Mereka tampak menunda datangnya model bisnis menyeluruh hingga nanti. Semua upaya yang dilakukan oleh perusahaan perintis semata-mata hanya untuk  menarik uang.

"Mereka berasumsi bahwa mereka dapat memperbaiki kesalahan selama penskalaan. Tapi ini adalah ilusi, dan setiap kesalahan menjadi lebih penting dengan setiap dolar yang diinvestasikan," tulis Lazebinkov seperti dikutip TrenAsia.com.

Lazebinkov menambahkan, terhentinya aliran dana pada start up memang seharusnya dilakukan. Sebab pada dasarnya, perusahaan harus berada di ujung jurang dahulu sebelum memikirkan ulang model dan strategi bisnis yang harus mereka lakukan.

"Overstaffing, gaji tinggi, dan pengeluaran tanpa pertimbangan untuk pemasaran alih-alih hal-hal seperti kecocokan pasar produk adalah kesalahan umum. start up dan dana perlu diguncang dan itulah yang terjadi," tambah Lazebinkov.

Biang kerok

Pasar memang tampak melemah belakangan terakhir.

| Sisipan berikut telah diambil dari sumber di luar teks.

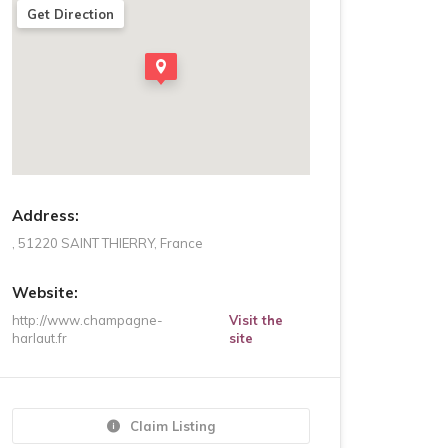
Get Direction
Address:
, 51220 SAINT THIERRY, France
Website:
http://www.champagne-
Visit the
harlaut.fr
site
Claim Listing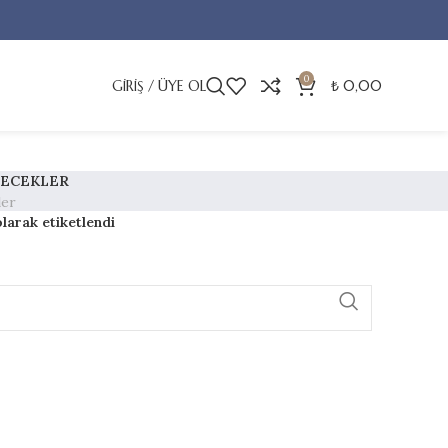
0
GIRIŞ / ÜYE OL
₺
0,00
ÇECEKLER
ler
larak etiketlendi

Begitu pula dengan pendanaan terhadap start up.

Melihat fenomena tersebut, Lazebinkov mengatakan ada sejumlah hal yang menjadi biang kerok melambatnya pertumbuhan perusahaan perintis.

Alasan pertama, kata Lazebinkov, adalah banyaknya uang yang digelontorkan pada 2021 lalu. Seperti diketahui, pendanaan total untuk start up di seluruh dunia pada 2021 lalu mencapai US$621 miliar atau sekitar Rp9,4 kuadriliun. Di tahun berikutnya, tampaknya akan sulit untuk melihat pendanaan dalam jumlah besar.

Alasan kedua adalah inersia keuangan. Artinya pada 2021 lalu, start up masih dalam tahap pelarian. Karenanya, pasar berakselerasi sedemikian rupa sehingga terus mengalirkan uang bahkan ketika sinyal badai yang akan datang terdengar keras dan jelas.

Ketiga, di saat yang bersamaan ketidakpastian akan menjadi filter penting bagi pasar dan dapat memberikan lahan subur bagi tim dan produk yang kuat yang berfokus pada sesuatu yang lebih dari sekadar meningkatkan performa. Sejumlah perusahaan perintis seperti  Stripe, Uber, Airbnb, Square, dan banyak lainnya kini  memulai perjalanan mereka di masa yang lebih sulit.